CokroNews KEDIRI – Aparat gabungan dari beberapa organisasi perangkat daerah (OPD) Kabupaten Kediri menggelar penertiban parkir liar di kawasan Simpang Lima Gumul (SLG), Senin (6/4/2026) malam.
Dalam operasi tersebut, ditemukan praktik parkir tidak resmi dengan tarif bervariasi, mulai dari Rp 2.000 hingga Rp 3.000 untuk sepeda motor, serta Rp 5.000 untuk mobil.
Kegiatan penertiban dimulai sekitar pukul 19.00 WIB dengan melibatkan unsur Satpol PP, Dinas Perhubungan, TNI, Polri, serta bagian perekonomian Pemkab Kediri.

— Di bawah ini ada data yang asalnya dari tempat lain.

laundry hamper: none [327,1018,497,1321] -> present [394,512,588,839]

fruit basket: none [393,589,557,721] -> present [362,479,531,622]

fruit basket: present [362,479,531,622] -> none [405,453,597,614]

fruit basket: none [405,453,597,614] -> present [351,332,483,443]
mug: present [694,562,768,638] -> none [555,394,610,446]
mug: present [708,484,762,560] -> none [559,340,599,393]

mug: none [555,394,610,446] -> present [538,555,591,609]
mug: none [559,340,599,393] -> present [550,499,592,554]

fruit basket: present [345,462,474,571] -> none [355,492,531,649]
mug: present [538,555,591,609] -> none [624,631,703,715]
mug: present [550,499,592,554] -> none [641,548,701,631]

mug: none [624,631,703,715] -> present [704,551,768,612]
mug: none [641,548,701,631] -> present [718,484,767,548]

Sebelum turun ke lapangan, petugas gabungan terlebih dahulu menggelar apel kesiapan.
Dalam pelaksanaannya, petugas dibagi menjadi dua tim. Tim pertama menyisir wilayah dari Kantor Dinas Perhubungan ke arah barat hingga selatan, meliputi area Taman Depo, Taman Kepala Kereta Api SLG, hingga Taman Hijau.
Sementara itu, tim kedua bergerak ke arah timur dan selatan menuju kawasan Pamenang serta area bundaran Simpang Lima Gumul, sebelum kembali ke titik awal.
Dari hasil penyisiran, petugas menemukan sejumlah titik parkir liar, terutama di sekitar kawasan Taman Hijau SLG. Parkir tersebut dikelola oleh oknum masyarakat tanpa izin resmi.
Menariknya, dalam praktik tersebut ditemukan penggunaan karcis parkir yang dicetak secara mandiri.
Tarif yang ditarik pun beragam, yakni Rp 2.000 hingga Rp 3.000 untuk sepeda motor, dan Rp 5.000 untuk mobil.
Petugas langsung memberikan teguran kepada para juru parkir liar tersebut. Mereka diminta untuk tidak lagi melakukan penarikan retribusi karena kawasan tersebut bukan area resmi untuk parkir.
Kasatpol PP Kabupaten Kediri, Kaleb Untung Satrio, menegaskan bahwa kawasan area taman di SLG memang tidak diperuntukkan sebagai lokasi parkir.
Namun demikian, pihaknya masih menemukan adanya praktik penitipan kendaraan oleh masyarakat yang berujung pada pungutan tidak resmi.